The Incorporation of Arc Boundaries and Stick/Slip Friction in a Rule-Based Simulation Algorithm for Dynamic Mechanical Systems with Changing Topologies

[+] Author and Article Information
Inhwan Han

Department of Mechanical Design and Production Engineering, Hong-Ik University, Chungnam 339-800, Rep. of Korea

B. J. Gilmore

High Speed Machinery Laboratory, Department of Mechanical Engineering, The Pennsylvania State University, University Park, PA 16802

M. M. Ogot

Department of Mechanical and Aerospace Engineering, Rutgers University, Piscataway, NJ 08855

J. Mech. Des 115(3), 423-434 (Sep 01, 1993) (12 pages) doi:10.1115/1.2919207 History: Received February 01, 1991; Online June 02, 2008

Abstract

Many dynamic mechanical systems, such as parts-feeders and percussive power tools, are described by equations of motion which are discontinuous. The discontinuities result from kinematic constraint changes which are difficult to foresee, especially in presence of impact and friction. A simulation algorithm for these types of systems must be able to algorithmically predict and detect the kinematic constraint changes without any prior knowledge of the system’s motion. This paper presents a rule-based approach to the prediction and detection of kinematic constraint changes between bodies with arc and line boundaries. A new type of constraint change, constraint exchange, is characterized.
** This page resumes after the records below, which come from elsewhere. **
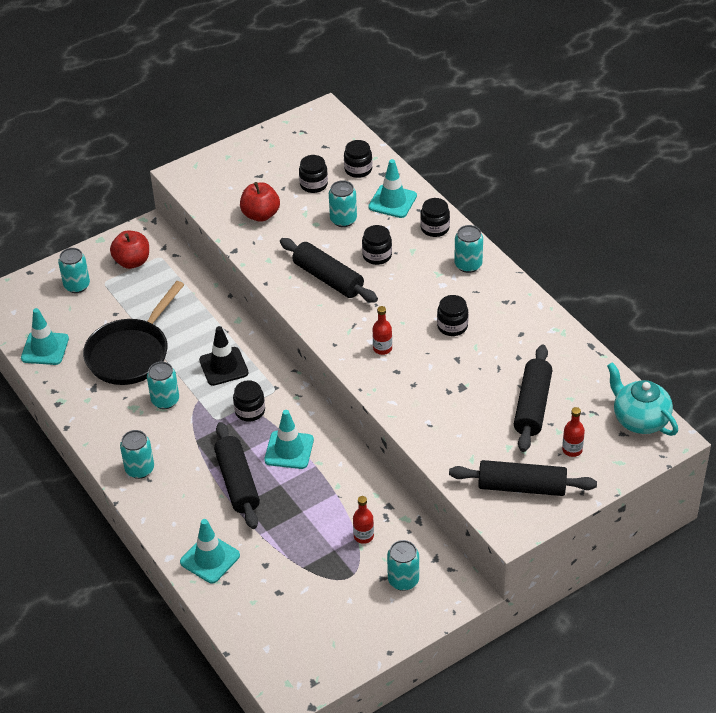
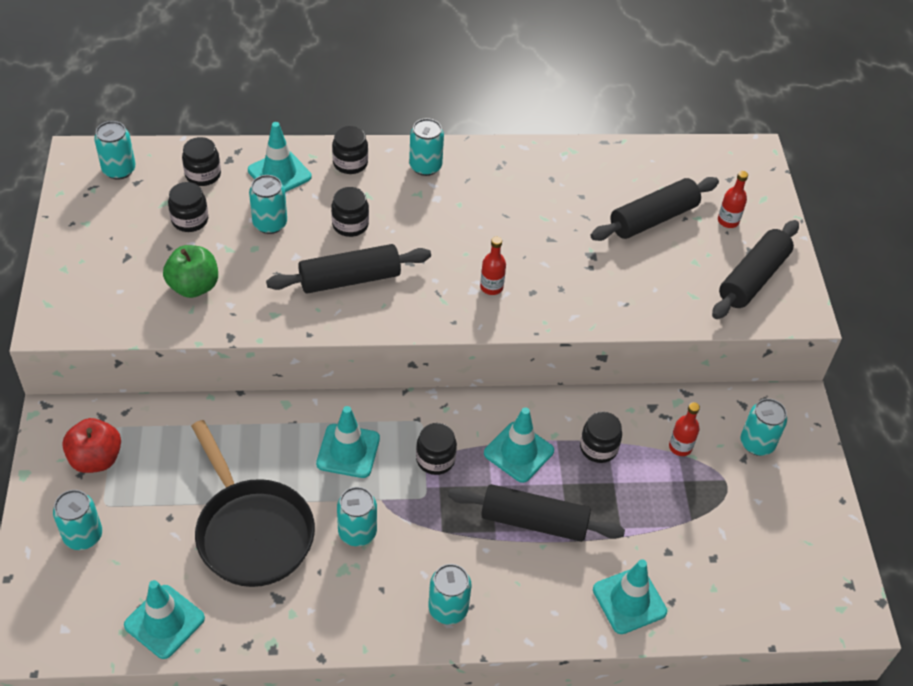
camera: 65 degrees left, 5 degrees up
black traffic cone [199,326,248,386] -> turquoise traffic cone [316,406,380,478]
red apple [240,182,280,222] -> green apple [163,245,218,298]
black jar [437,295,469,336] -> black jar moved to [580,412,622,463]
black rolling pin [514,345,552,452] -> black rolling pin turned 75 degrees counterclockwise [590,177,719,241]
turquoise teapot [607,362,678,436] -> none
none -> turquoise can [94,121,136,180]

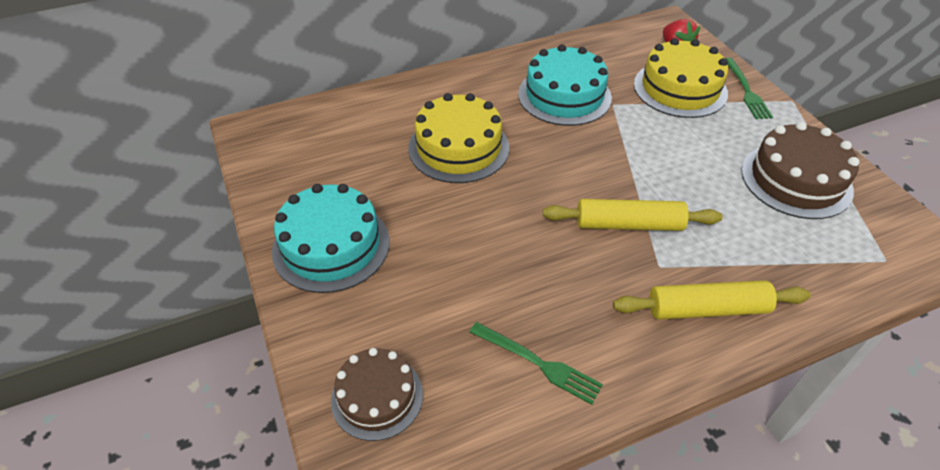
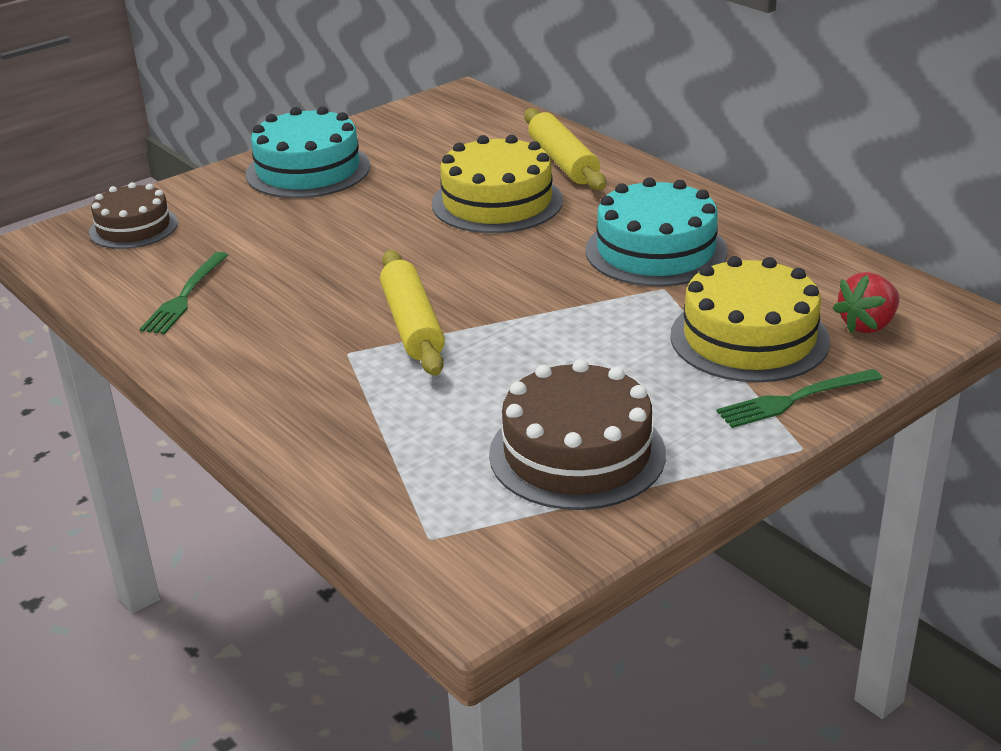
camera: 75 degrees right, 15 degrees down
yellow rolling pin [613,280,811,319] -> yellow rolling pin moved to [524,108,606,191]

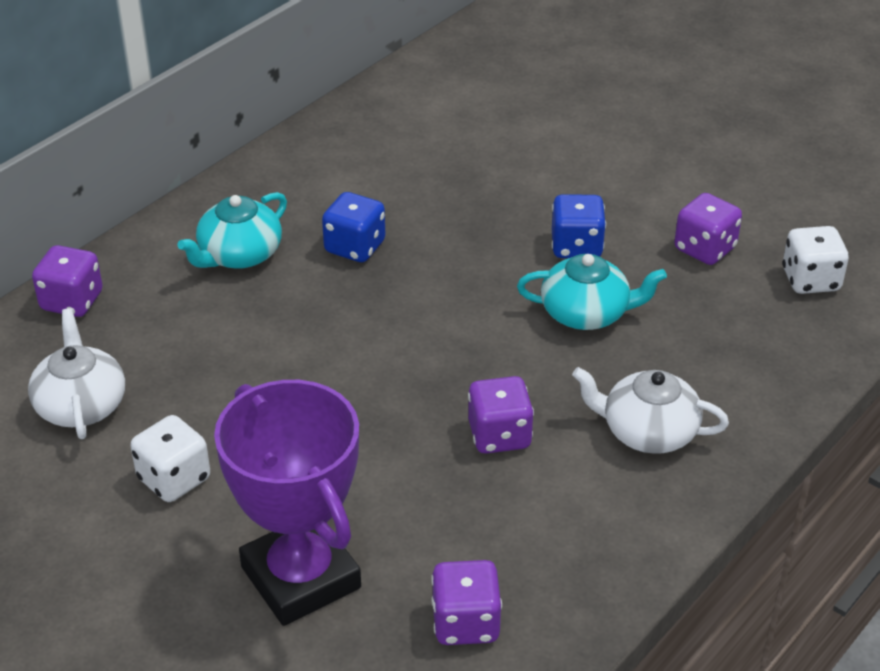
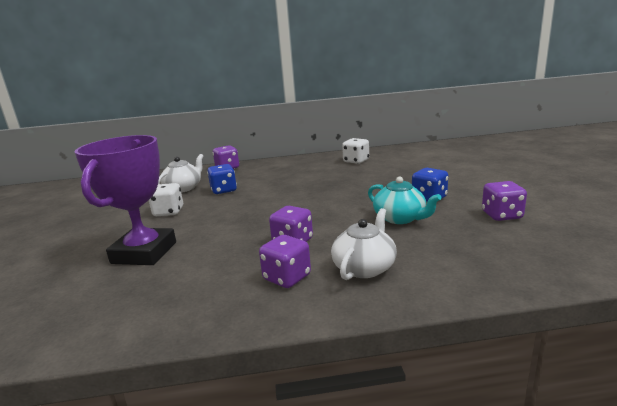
camera: 45 degrees right, 20 degrees down
turquoise teapot [177,192,287,269] -> none
blue dice [322,192,385,262] -> blue dice moved to [207,164,237,194]
purple dice [431,560,502,645] -> purple dice moved to [259,235,311,288]
white teapot [572,367,729,454] -> white teapot turned 60 degrees clockwise [331,208,397,280]
white dice [782,226,849,294] -> white dice moved to [342,138,369,164]

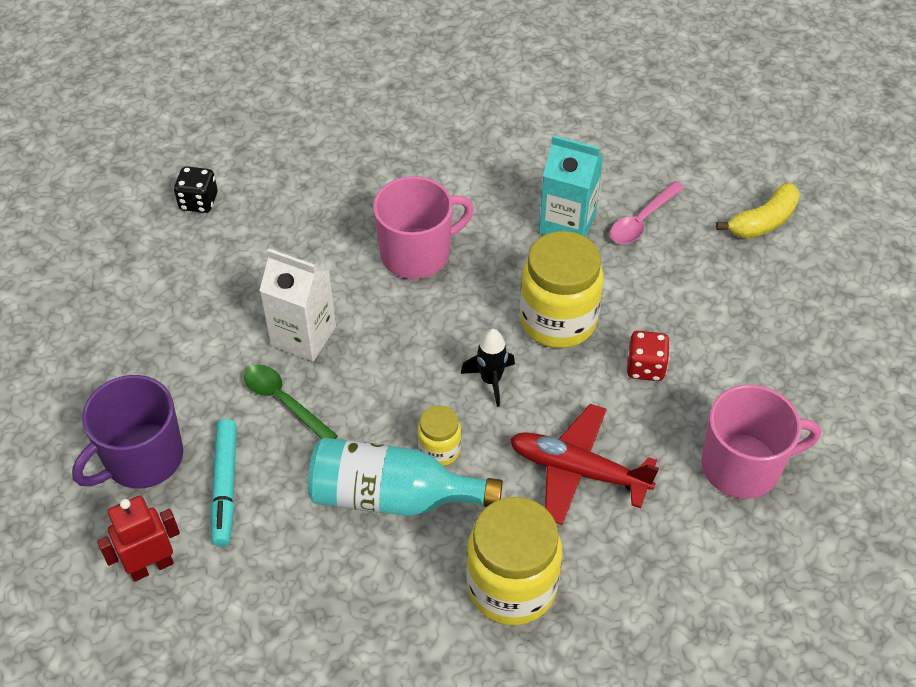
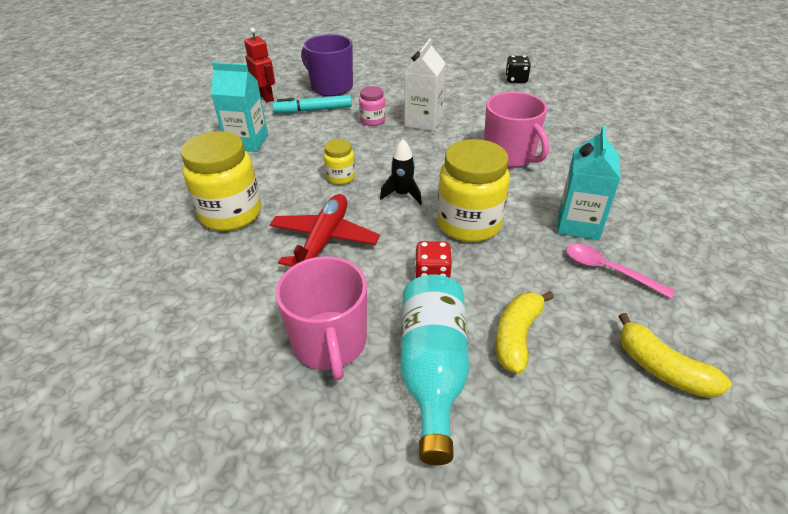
camera: 85 degrees right, 10 degrees down
green spoon [244,364,338,439] -> pink jar [359,86,386,126]
turquoise bottle [308,438,503,516] -> turquoise bottle moved to [400,274,469,465]
none -> turquoise carton [211,62,268,152]
none -> yellow banana [496,291,554,374]

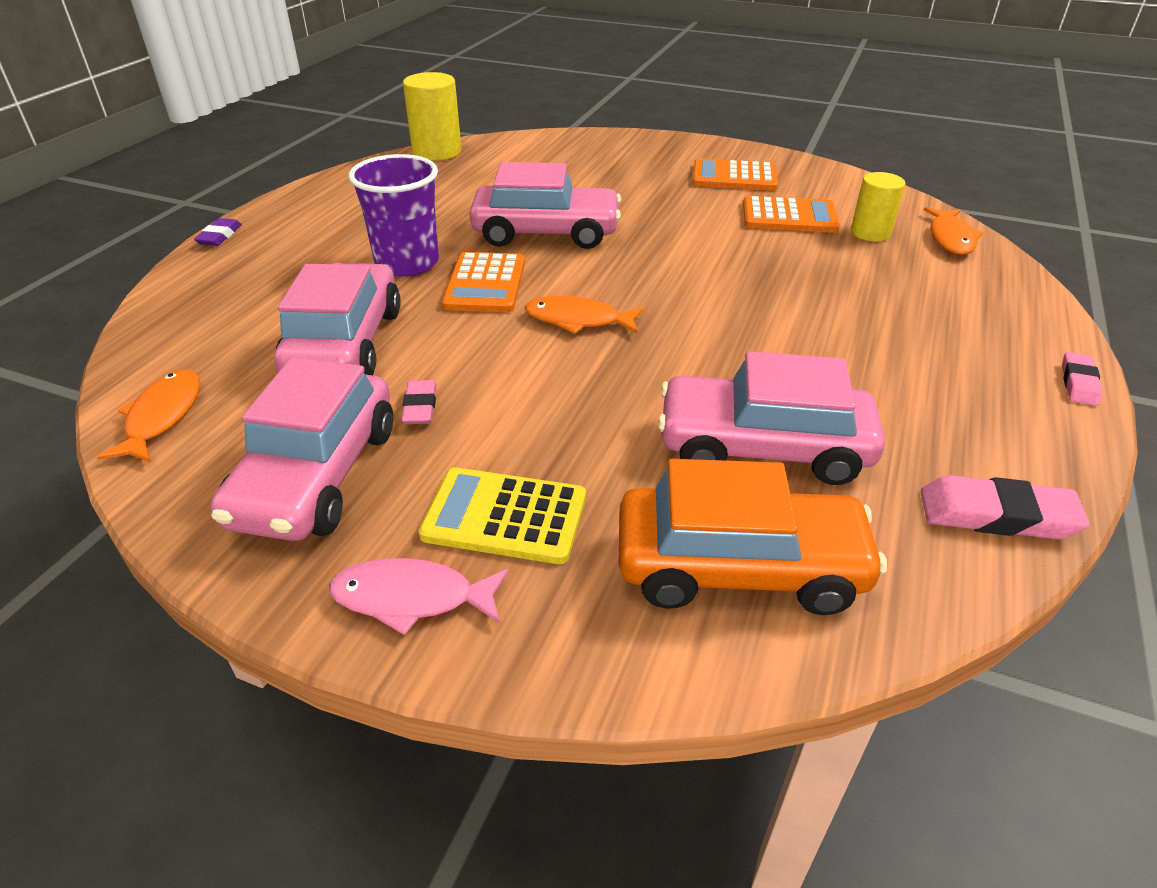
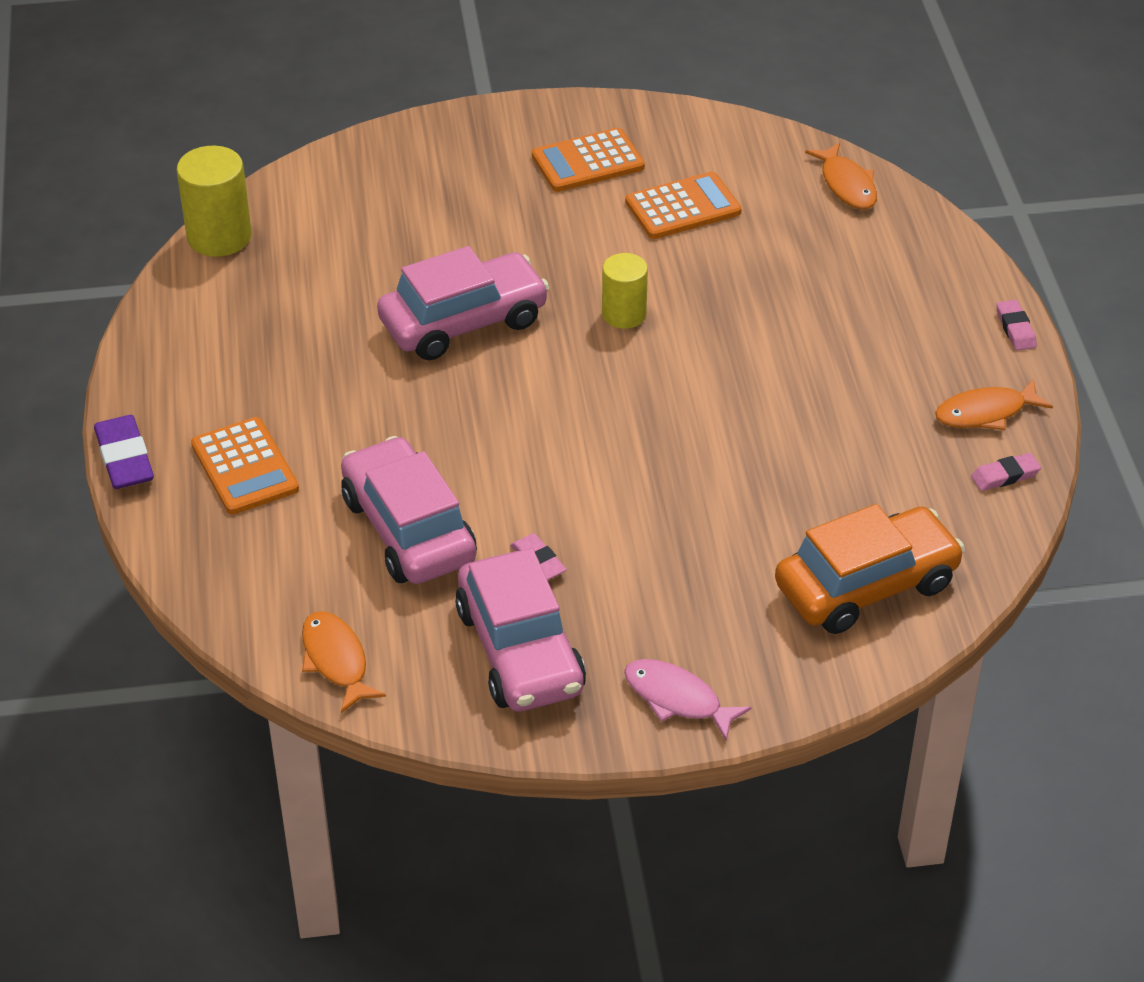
camera: 30 degrees left, 5 degrees up
purple eraser [194,218,242,246] -> purple eraser [94,415,154,489], size x1.64
pink fish [329,558,509,635] -> pink fish turned 60 degrees clockwise [624,659,752,740]
purple cup [349,154,439,276] -> none
yellow calculator [419,467,586,564] -> none
orange calculator [442,252,525,312] -> orange calculator moved to [191,417,299,515]
orange fish [525,296,644,334] -> orange fish moved to [935,379,1053,430]
pink car [658,351,885,485] -> none
yellow cylinder [851,172,906,241] -> yellow cylinder moved to [602,253,648,329]
pink eraser [921,475,1089,539] -> pink eraser [971,453,1041,491], size x0.61

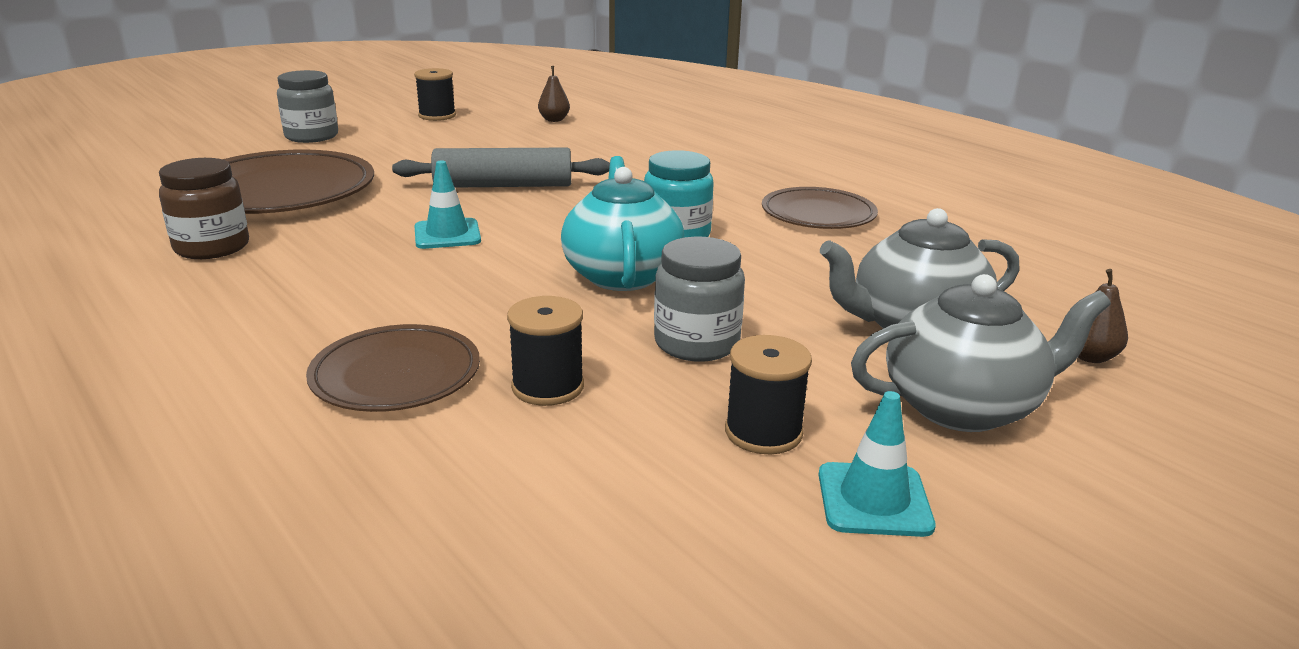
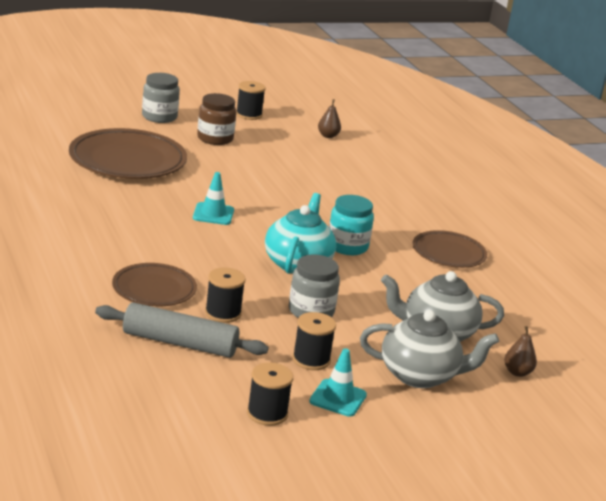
camera: 15 degrees right, 0 degrees up
brown jar [159,158,249,259] -> brown jar moved to [197,93,236,145]
grey rolling pin [392,148,610,187] -> grey rolling pin moved to [95,302,269,358]
none -> black spool [247,362,293,426]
When arc contact exists, stick/slip friction is the difference between pure rolling and rolling with slip. Therefore, stick/slip friction is included in the algorithm. A force constraint is applied to the equations of motion when additional kinematic constraints due to friction would render the coefficient matrix singular. The efficacy of the rule-based simulation algorithm as a design tool is demonstrated through the design and experimental validation of a parts-feeder. The parts-feeder design is validated through two means: (1) a frame-by frame comparison of simulation results with the part motion recorded by high speed video and (2) actual testing.